Socket preservation after tooth extraction is detrimental for aesthetic and long-term stability of subsequent implantation or fixed restoration [3,11,12], which are in line with our current study in teeth as the dimensions of the alveolar ridge were greatly preserved both horizontally and vertically 8-week after tooth extraction.
The materials used in this study yielded excellent alveolar ridge preservative effect upon minimizing the reduction of dimensional changes, increasing bone density and facilitating implant surgery [13-15]. However, few studies indicated that granules may impede healing of extracted sockets because of difficulty in the absorption of tiny granules [16-18]. In the sockets treated with PCS, alveolar ridge dimensions were well preserved. Slight differences were observed between two types of materials both horizontally and vertically. Thus, collagen sponge yields satisfactory performance on bone formation. Lim JH and his colleagues  had applied collagen sponge to fill the intrabony cavity after cyst excision surgery and found the previous lesion was well healed and new bone formed at postoperative 3 years. Dimensional preservative effect of two types of collagen sponge did not significantly differ in terms of the absorption time and healing time, etc.
In terms of bone density, the effect of GBR was remarkably greater than those of the PCS or control groups, partly resulting from that GBR granule was not fullt absorbed at postoperative 8 weeks. Bone density of PCS group was significantly higher than that in the control group, whereas significantly less than that in the GBR group, probably because of the specific features of protein collagen sponge. Bone density indicated inappropriate but not hard feature for drilling during implant surgery, so it does not represent the disadvantages for clinical application.

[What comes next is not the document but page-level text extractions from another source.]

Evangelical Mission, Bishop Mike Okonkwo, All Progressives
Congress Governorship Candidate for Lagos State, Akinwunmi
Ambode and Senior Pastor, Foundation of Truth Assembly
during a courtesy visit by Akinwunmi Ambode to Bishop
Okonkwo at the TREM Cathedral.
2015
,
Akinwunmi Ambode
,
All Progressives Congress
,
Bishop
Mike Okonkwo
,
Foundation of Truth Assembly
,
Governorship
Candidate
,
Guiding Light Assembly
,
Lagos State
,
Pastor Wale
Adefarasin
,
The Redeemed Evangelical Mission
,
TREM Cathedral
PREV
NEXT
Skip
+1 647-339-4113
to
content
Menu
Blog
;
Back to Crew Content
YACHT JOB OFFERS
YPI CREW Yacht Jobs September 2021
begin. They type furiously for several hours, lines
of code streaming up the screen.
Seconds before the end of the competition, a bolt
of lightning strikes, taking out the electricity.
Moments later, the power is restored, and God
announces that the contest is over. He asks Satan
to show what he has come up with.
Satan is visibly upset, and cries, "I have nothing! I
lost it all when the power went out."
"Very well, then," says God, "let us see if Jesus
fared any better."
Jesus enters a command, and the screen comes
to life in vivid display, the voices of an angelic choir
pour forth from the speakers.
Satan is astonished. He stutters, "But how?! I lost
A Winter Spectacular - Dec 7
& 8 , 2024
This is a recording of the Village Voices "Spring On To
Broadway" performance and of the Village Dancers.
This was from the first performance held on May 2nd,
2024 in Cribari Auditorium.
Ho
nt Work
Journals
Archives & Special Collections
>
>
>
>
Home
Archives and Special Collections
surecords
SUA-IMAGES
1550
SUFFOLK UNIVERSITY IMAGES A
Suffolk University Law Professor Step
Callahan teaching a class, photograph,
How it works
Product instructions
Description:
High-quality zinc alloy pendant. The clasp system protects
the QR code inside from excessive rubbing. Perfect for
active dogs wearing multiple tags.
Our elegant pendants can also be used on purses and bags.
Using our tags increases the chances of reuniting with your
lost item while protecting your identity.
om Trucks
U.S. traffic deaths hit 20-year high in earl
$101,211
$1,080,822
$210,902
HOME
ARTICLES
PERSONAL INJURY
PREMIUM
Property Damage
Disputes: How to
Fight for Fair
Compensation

The price for PCS protein collagen sponge is cheaper than that of GBR collage sponge, while cost of collagen sponge (25 mm × 50 mm) is 80 RMB, which is much less than of GBR combination. Considering the comparable effect, PCS protein collagen sponge could be an alternative for wide application of socket preservation after tooth extraction. The primary purpose of this study is to compare the effectiveness of GBR and PCS on socket preservation post tooth-extraction by selecting the parameters of crestal width and height of the alveolar ridge, etc. In the study design, the quantitative aspects are mainly emphasized to offer preliminary outcomes. Therefore, in next study, we’ll attempt to supplement qualitative data to complete the study design and enhance the quality of the research.
Declaration of Conflict of Interest
All authors declare that they have no conflict of interest.